Stored dataset items
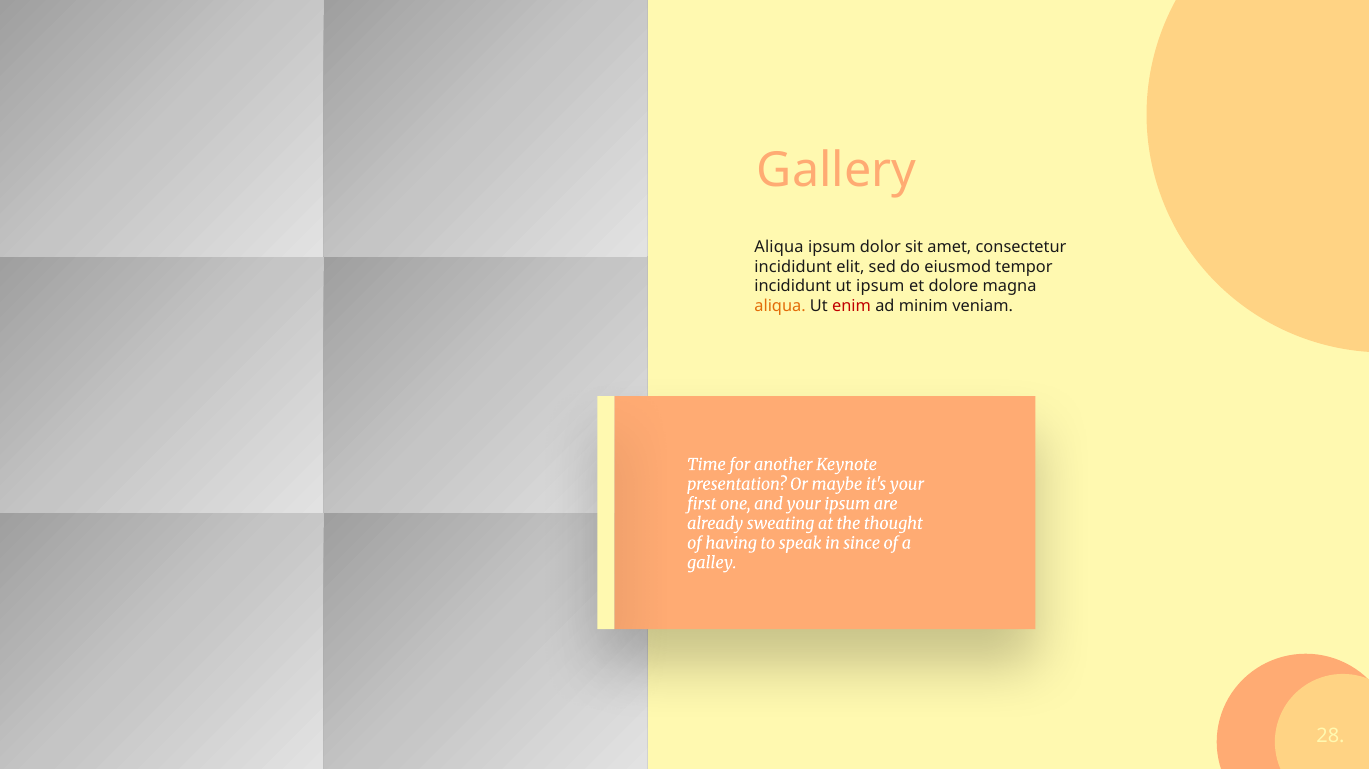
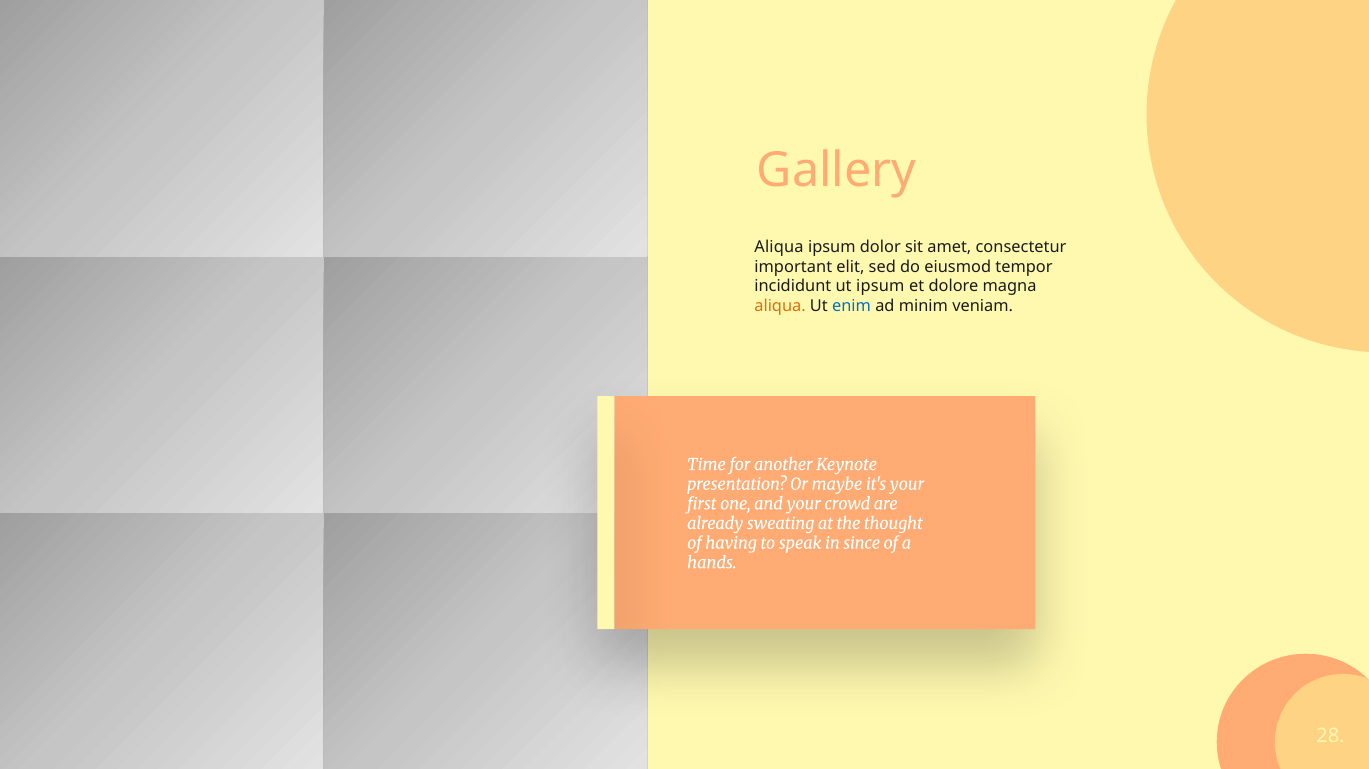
incididunt at (793, 267): incididunt -> important
enim colour: red -> blue
your ipsum: ipsum -> crowd
galley: galley -> hands
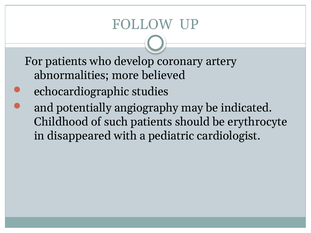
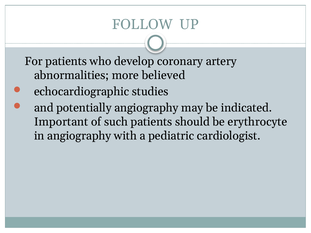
Childhood: Childhood -> Important
in disappeared: disappeared -> angiography
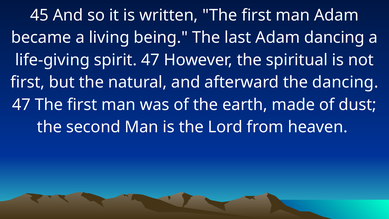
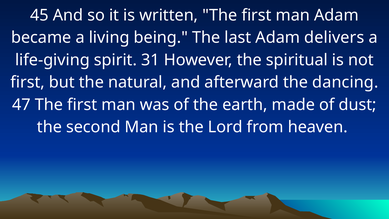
Adam dancing: dancing -> delivers
spirit 47: 47 -> 31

**Do this**
Print every line of text from the records above, word for word, and leave the pictures out of your answer.

**Result of the task**
incididunt at (793, 267): incididunt -> important
enim colour: red -> blue
your ipsum: ipsum -> crowd
galley: galley -> hands
Childhood: Childhood -> Important
in disappeared: disappeared -> angiography
Adam dancing: dancing -> delivers
spirit 47: 47 -> 31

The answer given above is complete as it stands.